• **WORK REQUIRED**
Word for word, copy the entire listing below, but do not carry over any pictures.

• **DATA SECTION**
-=-=-

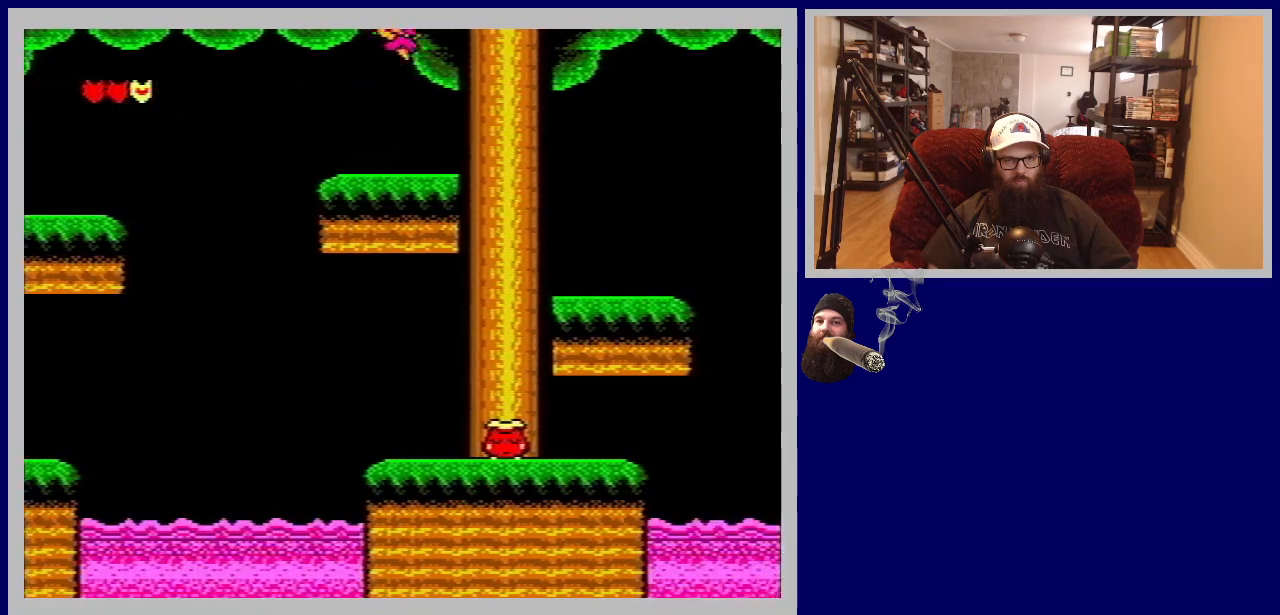
{"buttons": ["B", "DPAD_LEFT"], "events": [[133, "DPAD_RIGHT", "up"], [250, "B", "down"], [350, "DPAD_LEFT", "down"]]}
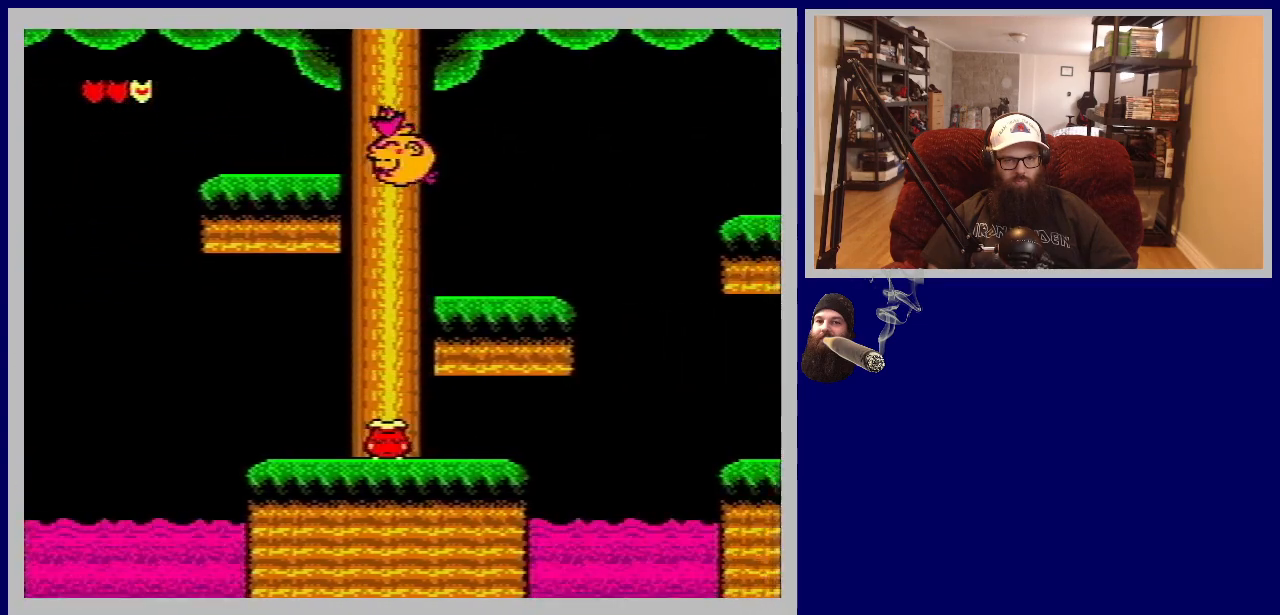
{"buttons": ["DPAD_LEFT"], "events": [[50, "DPAD_LEFT", "up"], [183, "B", "up"], [200, "DPAD_LEFT", "down"]]}
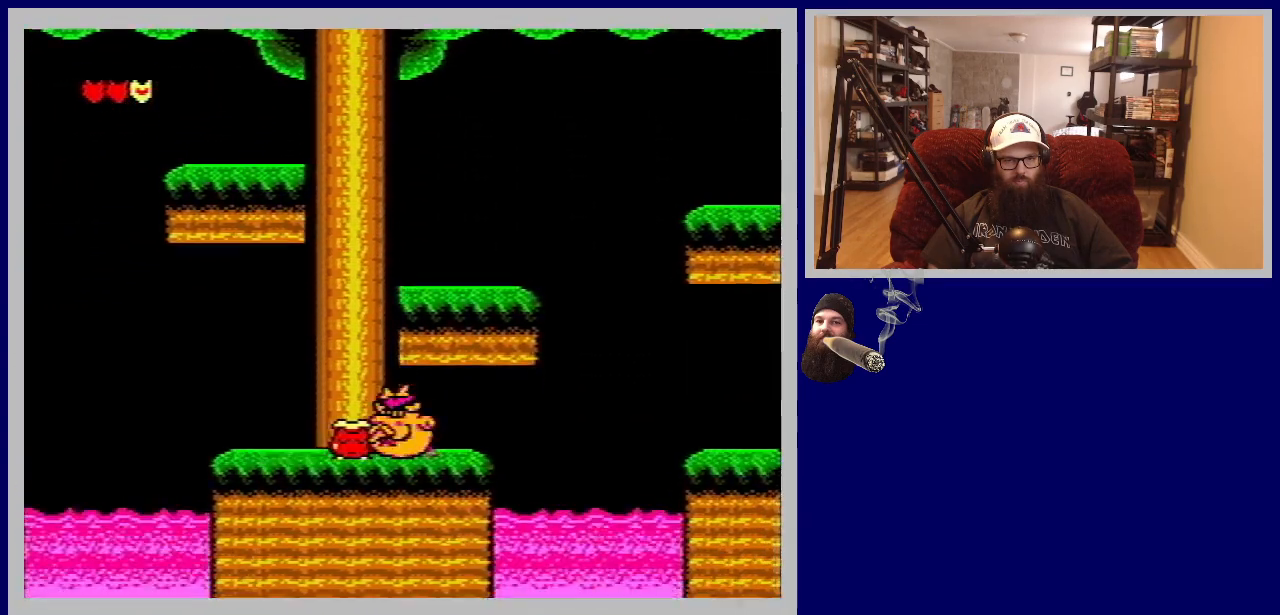
{"buttons": ["DPAD_LEFT"], "events": [[83, "DPAD_LEFT", "up"], [350, "DPAD_LEFT", "down"]]}
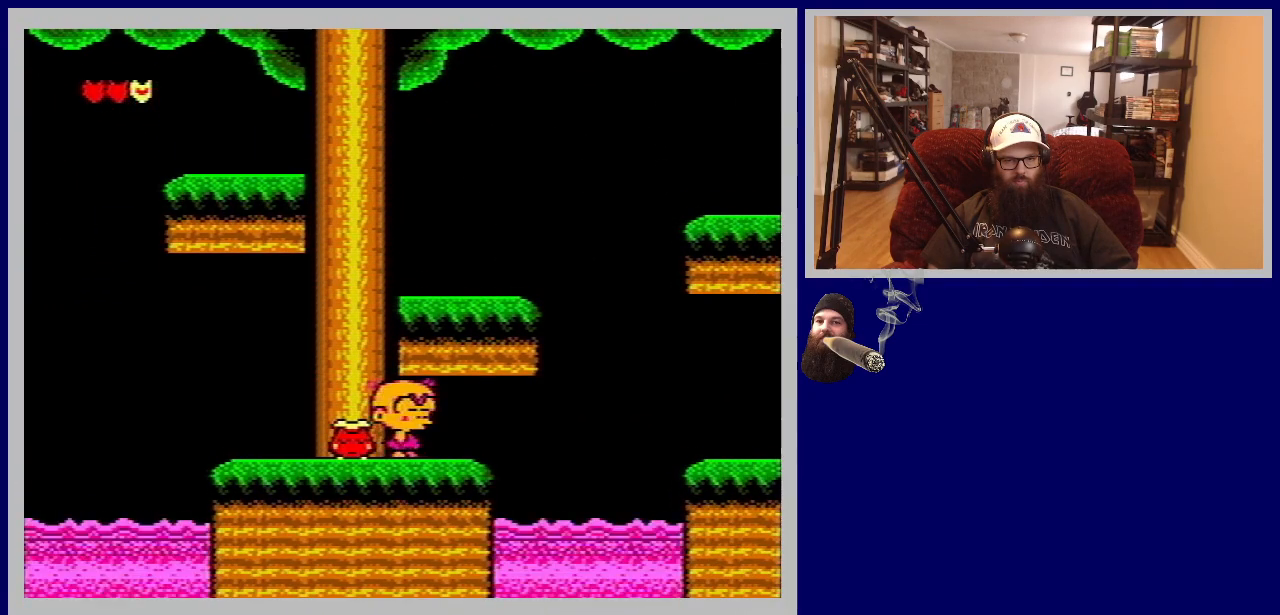
{"buttons": [], "events": [[50, "DPAD_LEFT", "up"], [117, "A", "down"], [217, "DPAD_LEFT", "down"], [283, "A", "up"], [317, "DPAD_LEFT", "up"]]}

-=-=-

• **SOLUTION FOR THIS EXERCISE**
{"buttons": ["B", "DPAD_LEFT"], "events": [[133, "DPAD_RIGHT", "up"], [250, "B", "down"], [350, "DPAD_LEFT", "down"]]}
{"buttons": ["DPAD_LEFT"], "events": [[50, "DPAD_LEFT", "up"], [183, "B", "up"], [200, "DPAD_LEFT", "down"]]}
{"buttons": ["DPAD_LEFT"], "events": [[83, "DPAD_LEFT", "up"], [350, "DPAD_LEFT", "down"]]}
{"buttons": [], "events": [[50, "DPAD_LEFT", "up"], [117, "A", "down"], [217, "DPAD_LEFT", "down"], [283, "A", "up"], [317, "DPAD_LEFT", "up"]]}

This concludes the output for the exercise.